## WHAT NEEDS TO BE DONE
For the material that follows, state the number of lines where "frame" occurs, and add nothing.

## TASK INPUTS
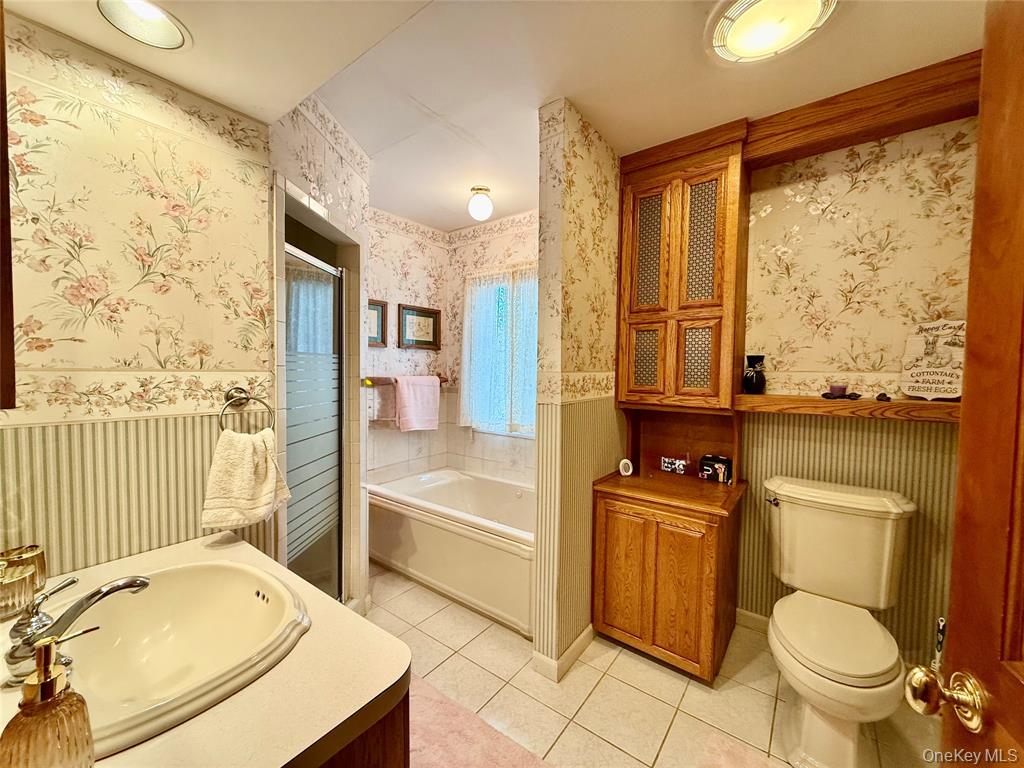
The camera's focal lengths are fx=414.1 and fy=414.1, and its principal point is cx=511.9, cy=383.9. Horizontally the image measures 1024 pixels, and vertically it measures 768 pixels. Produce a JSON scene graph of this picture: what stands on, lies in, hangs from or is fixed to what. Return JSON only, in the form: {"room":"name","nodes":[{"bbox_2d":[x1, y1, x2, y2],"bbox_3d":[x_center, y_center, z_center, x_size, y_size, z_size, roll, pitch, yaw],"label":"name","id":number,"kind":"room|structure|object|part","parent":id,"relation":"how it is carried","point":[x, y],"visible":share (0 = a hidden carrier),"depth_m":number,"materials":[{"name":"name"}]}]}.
{"room":"bathroom","nodes":[
{"label":"bathroom","id":0,"kind":"room"},
{"bbox_2d":[0,8,275,584],"bbox_3d":[-1.212,0.042,1.112,0.117,2.456,1.058,3,3,37],"label":"left wall","id":1,"kind":"structure","parent":0,"point":[191,427],"depth_m":1.17,"materials":[{"name":"beige paper"}]},
{"bbox_2d":[0,0,15,408],"bbox_3d":[-1.009,-0.391,0.584,0.533,0.852,0.320,3,3,37],"label":"mirror cabinet","id":2,"kind":"object","parent":1,"relation":"attached to","point":[1,54],"visible":0.99,"depth_m":0.63,"materials":[{"name":"brown wood"}]},
{"bbox_2d":[218,386,274,433],"bbox_3d":[-0.885,0.100,1.368,0.069,0.176,0.172,3,3,37],"label":"towel ring","id":3,"kind":"object","parent":1,"relation":"attached to","point":[238,388],"visible":0.86,"depth_m":1.36,"materials":[{"name":"silver metal"}]},
{"bbox_2d":[201,425,290,531],"bbox_3d":[-0.850,0.297,1.338,0.232,0.303,0.118,-1,3,-41],"label":"hand towel","id":4,"kind":"object","parent":3,"relation":"hanging from","point":[246,452],"visible":0.98,"depth_m":1.30,"materials":[{"name":"beige fabric"}]},
{"bbox_2d":[270,92,369,615],"bbox_3d":[-0.903,0.018,1.898,0.206,2.485,0.556,3,3,37],"label":"shower wall","id":5,"kind":"structure","parent":0,"point":[352,177],"depth_m":1.86,"materials":[{"name":"tile"}]},
{"bbox_2d":[281,231,344,602],"bbox_3d":[-0.914,0.288,1.908,0.061,1.710,0.563,1,2,5],"label":"shower door","id":6,"kind":"structure","parent":5,"relation":"in","point":[293,394],"depth_m":1.92,"materials":[{"name":"glass"}]},
{"bbox_2d":[366,205,450,483],"bbox_3d":[-1.031,-0.014,3.015,0.116,2.499,1.491,3,3,37],"label":"alcove back wall","id":7,"kind":"structure","parent":0,"point":[397,237],"depth_m":3.17,"materials":[{"name":"beige paper"}]},
{"bbox_2d":[367,299,387,347],"bbox_3d":[-1.018,-0.419,2.867,0.030,0.328,0.341,3,3,37],"label":"picture frame","id":8,"kind":"object","parent":7,"relation":"attached to","point":[382,306],"visible":0.48,"depth_m":2.95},
{"bbox_2d":[363,375,448,386],"bbox_3d":[-0.763,-0.032,3.107,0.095,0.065,0.713,3,3,37],"label":"towel bar","id":9,"kind":"object","parent":7,"relation":"attached to","point":[372,381],"visible":0.61,"depth_m":2.90,"materials":[{"name":"brown"}]},
{"bbox_2d":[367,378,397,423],"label":"towel","id":10,"kind":"object","parent":9,"relation":"hanging from","point":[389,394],"visible":0.73,"depth_m":2.90,"materials":[{"name":"fabric"}]},
{"bbox_2d":[394,375,441,432],"bbox_3d":[-0.696,0.147,3.080,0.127,0.403,0.375,3,3,37],"label":"pink towel","id":11,"kind":"object","parent":9,"relation":"hanging from","point":[433,388],"visible":1,"depth_m":3.03,"materials":[{"name":"pink fabric"}]},
{"bbox_2d":[398,303,441,349],"bbox_3d":[-0.723,-0.445,3.254,0.027,0.324,0.397,3,3,37],"label":"picture frame","id":12,"kind":"object","parent":7,"relation":"attached to","point":[433,313],"visible":0.99,"depth_m":3.24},
{"bbox_2d":[444,207,537,484],"bbox_3d":[0.167,-0.003,3.051,1.881,2.511,0.114,3,3,37],"label":"window wall","id":13,"kind":"structure","parent":0,"point":[516,237],"depth_m":3.29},
{"bbox_2d":[460,266,537,437],"bbox_3d":[0.096,-0.226,3.090,1.100,1.262,0.120,3,3,37],"label":"window","id":14,"kind":"structure","parent":13,"relation":"in","point":[505,409],"depth_m":3.21,"materials":[{"name":"glass"}]},
{"bbox_2d":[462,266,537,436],"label":"curtain","id":15,"kind":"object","parent":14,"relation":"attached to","point":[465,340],"visible":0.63,"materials":[{"name":"white fabric"}]},
{"bbox_2d":[4,0,986,234],"bbox_3d":[-0.016,-1.184,1.303,3.649,0.109,3.083,3,3,37],"label":"ceiling","id":16,"kind":"structure","parent":0,"point":[429,104],"depth_m":1.54,"materials":[{"name":"white paint"}]},
{"bbox_2d":[96,0,188,50],"bbox_3d":[-0.911,-0.933,1.023,0.193,0.080,0.193,3,3,37],"label":"recessed light","id":17,"kind":"object","parent":16,"relation":"in","point":[168,31],"visible":0.99,"depth_m":1.05,"materials":[{"name":"white glass"}]},
{"bbox_2d":[468,185,493,221],"bbox_3d":[-0.199,-1.134,2.623,0.155,0.185,0.154,3,3,37],"label":"ceiling light","id":18,"kind":"object","parent":16,"relation":"attached to","point":[480,214],"visible":0.99,"depth_m":2.58,"materials":[{"name":"white glass"}]},
{"bbox_2d":[708,0,837,65],"bbox_3d":[0.813,-1.131,1.295,0.381,0.072,0.373,3,3,37],"label":"ceiling light","id":19,"kind":"object","parent":16,"relation":"attached to","point":[730,41],"visible":0.98,"depth_m":1.30,"materials":[{"name":"white glass"}]},
{"bbox_2d":[533,97,623,676],"bbox_3d":[0.436,0.034,2.174,0.126,2.477,0.952,3,3,37],"label":"partition wall","id":20,"kind":"structure","parent":0,"point":[581,183],"depth_m":1.87,"materials":[{"name":"beige paper"}]},
{"bbox_2d":[532,624,594,681],"bbox_3d":[0.330,1.228,2.051,0.141,0.084,0.573,3,3,37],"label":"baseboard","id":21,"kind":"structure","parent":20,"relation":"attached to","point":[577,642],"depth_m":1.86,"materials":[{"name":"white paint"}]},
{"bbox_2d":[362,560,942,767],"bbox_3d":[-0.120,1.324,1.408,3.542,0.059,3.304,3,3,37],"label":"floor","id":22,"kind":"structure","parent":0,"point":[444,665],"depth_m":1.70,"materials":[{"name":"beige tile"}]},
{"bbox_2d":[311,689,408,767],"bbox_3d":[-0.734,0.918,0.860,1.028,0.767,0.580,3,3,37],"label":"vanity cabinet","id":23,"kind":"object","parent":22,"relation":"on","point":[384,760],"visible":0.12,"depth_m":0.70,"materials":[{"name":"brown wood"}]},
{"bbox_2d":[1,532,406,767],"bbox_3d":[-0.694,0.531,0.781,0.868,0.042,0.690,3,3,37],"label":"vanity countertop","id":24,"kind":"structure","parent":23,"relation":"on","point":[386,685],"depth_m":0.71,"materials":[{"name":"laminate"}]},
{"bbox_2d":[0,546,47,616],"bbox_3d":[-1.130,0.443,0.946,0.088,0.109,0.087,3,3,37],"label":"glass jar","id":25,"kind":"object","parent":24,"relation":"on","point":[22,553],"visible":0.88,"depth_m":0.94,"materials":[{"name":"glass"}]},
{"bbox_2d":[0,633,95,767],"bbox_3d":[-0.575,0.415,0.506,0.088,0.215,0.091,3,3,37],"label":"soap dispenser","id":26,"kind":"object","parent":24,"relation":"on","point":[26,719],"visible":1,"depth_m":0.49,"materials":[{"name":"brown glass"}]},
{"bbox_2d":[62,558,310,759],"bbox_3d":[-0.695,0.567,0.841,0.517,0.165,0.443,3,3,37],"label":"sink","id":27,"kind":"object","parent":24,"relation":"in","point":[240,588],"visible":0.86,"depth_m":0.92,"materials":[{"name":"ceramic"}]},
{"bbox_2d":[2,571,149,683],"bbox_3d":[-0.796,0.432,0.776,0.210,0.138,0.202,3,3,37],"label":"faucet","id":28,"kind":"object","parent":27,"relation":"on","point":[119,588],"visible":0.99,"depth_m":0.74,"materials":[{"name":"silver metal"}]},
{"bbox_2d":[368,467,534,636],"bbox_3d":[-0.228,0.980,2.750,1.527,0.513,0.818,3,3,37],"label":"bathtub","id":29,"kind":"object","parent":22,"relation":"on","point":[422,532],"visible":0.71,"depth_m":2.46,"materials":[{"name":"white plastic"}]},
{"bbox_2d":[409,675,554,767],"bbox_3d":[-0.292,1.279,1.372,0.935,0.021,0.583,3,3,37],"label":"bath rug","id":30,"kind":"object","parent":22,"relation":"on","point":[492,756],"visible":0.68,"depth_m":1.48,"materials":[{"name":"pink carpet"}]},
{"bbox_2d":[587,129,752,683],"bbox_3d":[0.786,0.061,2.052,0.638,2.463,0.545,3,3,37],"label":"wooden cabinet","id":31,"kind":"object","parent":22,"relation":"on","point":[641,297],"visible":0.91,"depth_m":1.99,"materials":[{"name":"brown wood"}]},
{"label":"cabinet door","id":32,"kind":"part","parent":31,"relation":"part of","materials":[{"name":"brown wood"}]},
{"bbox_2d":[618,458,633,476],"bbox_3d":[0.594,0.437,2.173,0.081,0.087,0.048,0,3,-20],"label":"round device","id":33,"kind":"object","parent":31,"relation":"on","point":[622,465],"visible":0.99,"depth_m":2.16,"materials":[{"name":"white"}]},
{"bbox_3d":[0.693,-0.127,2.155,0.154,0.338,0.043,3,3,37],"label":"door","id":34,"kind":"part","parent":31,"relation":"part of","materials":[{"name":"brown wood"}]},
{"bbox_3d":[0.703,-0.683,2.127,0.180,0.602,0.038,3,3,37],"label":"door","id":35,"kind":"part","parent":31,"relation":"part of","materials":[{"name":"brown wood"}]},
{"bbox_2d":[660,455,688,474],"bbox_3d":[0.878,0.435,2.230,0.146,0.084,0.060,3,3,37],"label":"small box","id":36,"kind":"object","parent":31,"relation":"on","point":[671,461],"visible":0.99,"depth_m":2.21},
{"bbox_3d":[0.897,-0.113,2.029,0.157,0.340,0.051,3,3,37],"label":"door","id":37,"kind":"part","parent":31,"relation":"part of","materials":[{"name":"brown wood"}]},
{"bbox_3d":[0.902,-0.678,2.000,0.179,0.609,0.051,3,3,37],"label":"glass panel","id":38,"kind":"part","parent":31,"relation":"part of","materials":[{"name":"brown"}]},
{"bbox_2d":[699,454,732,483],"bbox_3d":[1.036,0.426,2.109,0.148,0.114,0.096,3,3,37],"label":"small box","id":39,"kind":"object","parent":31,"relation":"on","point":[719,467],"visible":1,"depth_m":2.08,"materials":[{"name":"black"}]},
{"bbox_2d":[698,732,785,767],"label":"rug","id":40,"kind":"object","parent":22,"relation":"on","point":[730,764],"visible":0.99,"depth_m":1.43,"materials":[{"name":"pink carpet"}]},
{"bbox_2d":[762,475,917,765],"bbox_3d":[1.222,0.878,1.593,0.508,0.846,0.789,3,3,37],"label":"toilet","id":41,"kind":"object","parent":22,"relation":"on","point":[883,665],"visible":0.99,"depth_m":1.58,"materials":[{"name":"white ceramic"}]},
{"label":"flush lever","id":42,"kind":"part","parent":41,"relation":"part of","materials":[{"name":"silver metal"}]},
{"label":"toilet seat","id":43,"kind":"part","parent":41,"relation":"part of","materials":[{"name":"beige plastic"}]},
{"bbox_2d":[932,616,946,670],"bbox_3d":[1.657,1.091,1.602,0.085,0.404,0.091,3,3,37],"label":"toilet brush","id":44,"kind":"object","parent":22,"relation":"on","point":[940,622],"visible":0.36,"depth_m":1.60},
{"bbox_2d":[904,0,1023,767],"bbox_3d":[0.527,0.321,0.242,0.176,2.037,0.873,2,3,22],"label":"door","id":45,"kind":"structure","parent":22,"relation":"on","point":[1022,319],"depth_m":0.56,"materials":[{"name":"brown wood"}]},
{"bbox_2d":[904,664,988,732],"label":"door knob","id":46,"kind":"object","parent":45,"relation":"attached to","point":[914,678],"visible":0.96,"depth_m":0.58,"materials":[{"name":"gold metal"}]},
{"bbox_2d":[740,112,977,655],"bbox_3d":[1.378,0.032,2.109,1.879,2.503,0.115,3,3,37],"label":"right wall","id":47,"kind":"structure","parent":0,"point":[768,218],"depth_m":1.87,"materials":[{"name":"beige paper"}]},
{"bbox_2d":[735,607,769,633],"bbox_3d":[1.559,1.243,1.904,0.967,0.086,0.014,3,3,37],"label":"baseboard","id":48,"kind":"structure","parent":47,"relation":"attached to","point":[757,618],"depth_m":2.14,"materials":[{"name":"white paint"}]},
{"bbox_2d":[733,393,960,422],"bbox_3d":[1.481,0.096,1.766,0.969,0.064,0.258,3,3,37],"label":"wooden shelf","id":49,"kind":"object","parent":47,"relation":"attached to","point":[813,403],"visible":0.76,"depth_m":1.71,"materials":[{"name":"brown wood"}]},
{"bbox_2d":[742,354,766,393],"bbox_3d":[1.165,-0.047,1.998,0.102,0.183,0.103,3,3,37],"label":"black vase","id":50,"kind":"object","parent":49,"relation":"on","point":[751,386],"visible":1,"depth_m":1.97,"materials":[{"name":"black"}]},
{"bbox_2d":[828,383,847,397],"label":"candle","id":51,"kind":"object","parent":49,"relation":"on","point":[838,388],"visible":0.98,"depth_m":1.81,"materials":[{"name":"purple wax"}]},
{"bbox_2d":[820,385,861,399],"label":"candle holder","id":52,"kind":"object","parent":49,"relation":"on","point":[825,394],"visible":0.99,"depth_m":1.78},
{"bbox_2d":[875,392,890,401],"bbox_3d":[1.517,0.052,1.693,0.046,0.032,0.059,3,3,37],"label":"small figurine","id":53,"kind":"object","parent":49,"relation":"on","point":[883,394],"visible":0.99,"depth_m":1.68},
{"bbox_2d":[898,319,965,400],"bbox_3d":[1.677,-0.094,1.627,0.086,0.310,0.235,-1,3,-26],"label":"decorative sign","id":54,"kind":"object","parent":49,"relation":"on","point":[933,386],"visible":0.94,"depth_m":1.63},
{"bbox_2d":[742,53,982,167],"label":"wooden valance","id":55,"kind":"structure","parent":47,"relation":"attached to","point":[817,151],"depth_m":1.66,"materials":[{"name":"brown wood"}]}
]}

## SOLUTION FOR THIS EXERCISE
2